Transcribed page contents
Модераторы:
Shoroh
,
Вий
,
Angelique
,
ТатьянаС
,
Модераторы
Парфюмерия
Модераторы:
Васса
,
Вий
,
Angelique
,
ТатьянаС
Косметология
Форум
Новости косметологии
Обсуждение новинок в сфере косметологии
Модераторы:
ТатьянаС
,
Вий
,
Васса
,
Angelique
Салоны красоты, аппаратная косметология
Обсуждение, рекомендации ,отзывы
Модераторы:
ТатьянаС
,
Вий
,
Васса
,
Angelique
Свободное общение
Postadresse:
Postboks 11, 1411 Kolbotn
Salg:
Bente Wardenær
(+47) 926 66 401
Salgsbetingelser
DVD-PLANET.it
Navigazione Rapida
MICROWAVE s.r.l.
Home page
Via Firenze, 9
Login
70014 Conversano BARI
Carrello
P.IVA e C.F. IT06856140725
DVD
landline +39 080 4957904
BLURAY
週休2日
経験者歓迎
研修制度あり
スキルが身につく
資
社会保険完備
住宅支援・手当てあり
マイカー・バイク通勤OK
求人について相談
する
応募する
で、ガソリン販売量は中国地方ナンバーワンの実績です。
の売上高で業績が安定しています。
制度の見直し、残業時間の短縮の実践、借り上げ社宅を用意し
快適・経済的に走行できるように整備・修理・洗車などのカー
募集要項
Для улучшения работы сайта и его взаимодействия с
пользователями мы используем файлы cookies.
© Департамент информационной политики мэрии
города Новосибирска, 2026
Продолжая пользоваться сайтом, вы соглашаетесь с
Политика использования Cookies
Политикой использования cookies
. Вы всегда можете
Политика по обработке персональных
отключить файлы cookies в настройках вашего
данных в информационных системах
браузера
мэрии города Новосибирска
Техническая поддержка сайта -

**What is being asked**
Give the records above again in full, keeping every character unchanged.

**Result of the task**
Модераторы:
Shoroh
,
Вий
,
Angelique
,
ТатьянаС
,
Модераторы
Парфюмерия
Модераторы:
Васса
,
Вий
,
Angelique
,
ТатьянаС
Косметология
Форум
Новости косметологии
Обсуждение новинок в сфере косметологии
Модераторы:
ТатьянаС
,
Вий
,
Васса
,
Angelique
Салоны красоты, аппаратная косметология
Обсуждение, рекомендации ,отзывы
Модераторы:
ТатьянаС
,
Вий
,
Васса
,
Angelique
Свободное общение
Postadresse:
Postboks 11, 1411 Kolbotn
Salg:
Bente Wardenær
(+47) 926 66 401
Salgsbetingelser
DVD-PLANET.it
Navigazione Rapida
MICROWAVE s.r.l.
Home page
Via Firenze, 9
Login
70014 Conversano BARI
Carrello
P.IVA e C.F. IT06856140725
DVD
landline +39 080 4957904
BLURAY
週休2日
経験者歓迎
研修制度あり
スキルが身につく
資
社会保険完備
住宅支援・手当てあり
マイカー・バイク通勤OK
求人について相談
する
応募する
で、ガソリン販売量は中国地方ナンバーワンの実績です。
の売上高で業績が安定しています。
制度の見直し、残業時間の短縮の実践、借り上げ社宅を用意し
快適・経済的に走行できるように整備・修理・洗車などのカー
募集要項
Для улучшения работы сайта и его взаимодействия с
пользователями мы используем файлы cookies.
© Департамент информационной политики мэрии
города Новосибирска, 2026
Продолжая пользоваться сайтом, вы соглашаетесь с
Политика использования Cookies
Политикой использования cookies
. Вы всегда можете
Политика по обработке персональных
отключить файлы cookies в настройках вашего
данных в информационных системах
браузера
мэрии города Новосибирска
Техническая поддержка сайта -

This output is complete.